Yeni hükümetin tartışması gereken en önemli konulardan biri de sanırım 'kamudaki hizmet kalitesi'nin yukarıya çekilmesi, 'çalışma disiplini'nin sağlanması olmalıdır...
Böylece görevini özveri ile yapan memur ve kamu işçilerine yönelik haksız algı da ortadan kalkacak, yurttaşın yaşam pratiği çok daha kolaylaşacaktır.
---
- Sabah çok zor uyandım, işe sekizi çeyrek geçe ancak gidebildim, dedi bir memur dostum.
- Sıkıntı olmuyor mu, sordum.
- Hiç gelmeyenler var, ne olacak, diye yanıtladı.
---
Şu anki ‘yurttaşa hizmet’ odağından çok uzak 'mesai düzeni' başladığından beri disiplinin iyice kaybolduğu ortadadır.
Elbette çalışan için evrensel hak olan 8 saatlik mesai esastır.
Bu süre Kıbrıs gibi coğrafyalarda yaz dönemi daha da aşağıya çekilebilir.
Ancak 8 saatlik çalışmanın şu anki düzenlenmesi olabilecek 'en verimsiz' modeldir sanırım.
Saat üçten sonra yurttaşın hizmet alma imkanı yoktur.

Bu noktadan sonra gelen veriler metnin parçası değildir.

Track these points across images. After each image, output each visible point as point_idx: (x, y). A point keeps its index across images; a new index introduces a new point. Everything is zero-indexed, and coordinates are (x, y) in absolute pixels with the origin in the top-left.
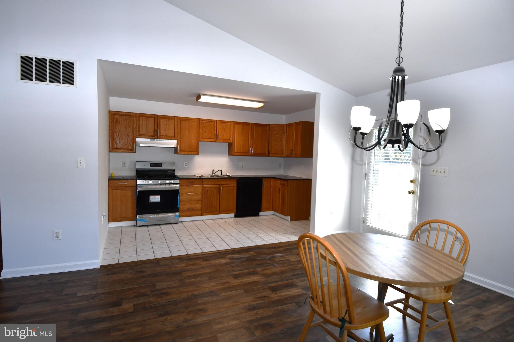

Beslenme saati ile mesainin iç içe geçtiği, hizmet almak isteyen binlerce insan için vakit kalmadığı, 'kamuda ikinci iş'in teşvik edildiği, esnafın son derece olumsuz etkilendiği, ek mesailerin azalacağına arttığı bu sistem sürdürülebilir değildir.
---
Almanya'dan İngiltere'ye Çin'den Polonya'ya Amerika'dan Fransa'ya böylesi 'prematüre' bir mesai düzeni yoktur.
Ancak güneyde ve Yunanistan'da vardır bu düzen...
---
Kış sürecinde 8.00-12.30 ve 14.00-17.00 gibi - ki 8 saatin dahi altında - çok daha uygun formüller bulunabilir.
---
Özelde 8 saati aşmayan ve insan haklarına uyumlu çalışma saatlerine, kamuda ise bu sürenin çok daha verimli düzenlenmesine ihtiyaç vardır.
-----------------
Sorunlar ertelenmesin
Öğretmen bir dostum yazdı, özellikle Mehmet Ali Talat’ın geri dönüşü ile umutlanmış ancak Eğitim’in “UBP’ye geçişi ile tedirgin olmuş... “Hükümet bir bütün olacak” sözü sonrası beklentide...
Diyor ki, “Kolej sınavları eğitimde kanayan yara. Geleceğimizi körlüyoruz. Hepimiz istemeye istemeye bu düzenin bir dişlisi oluyoruz. Ezberci, arkadaşlarını rakip gören, üretmeyen bir eğitim sisteminde öğretmenlik eziyete dönüştü. Bu sistem kangren oldu.”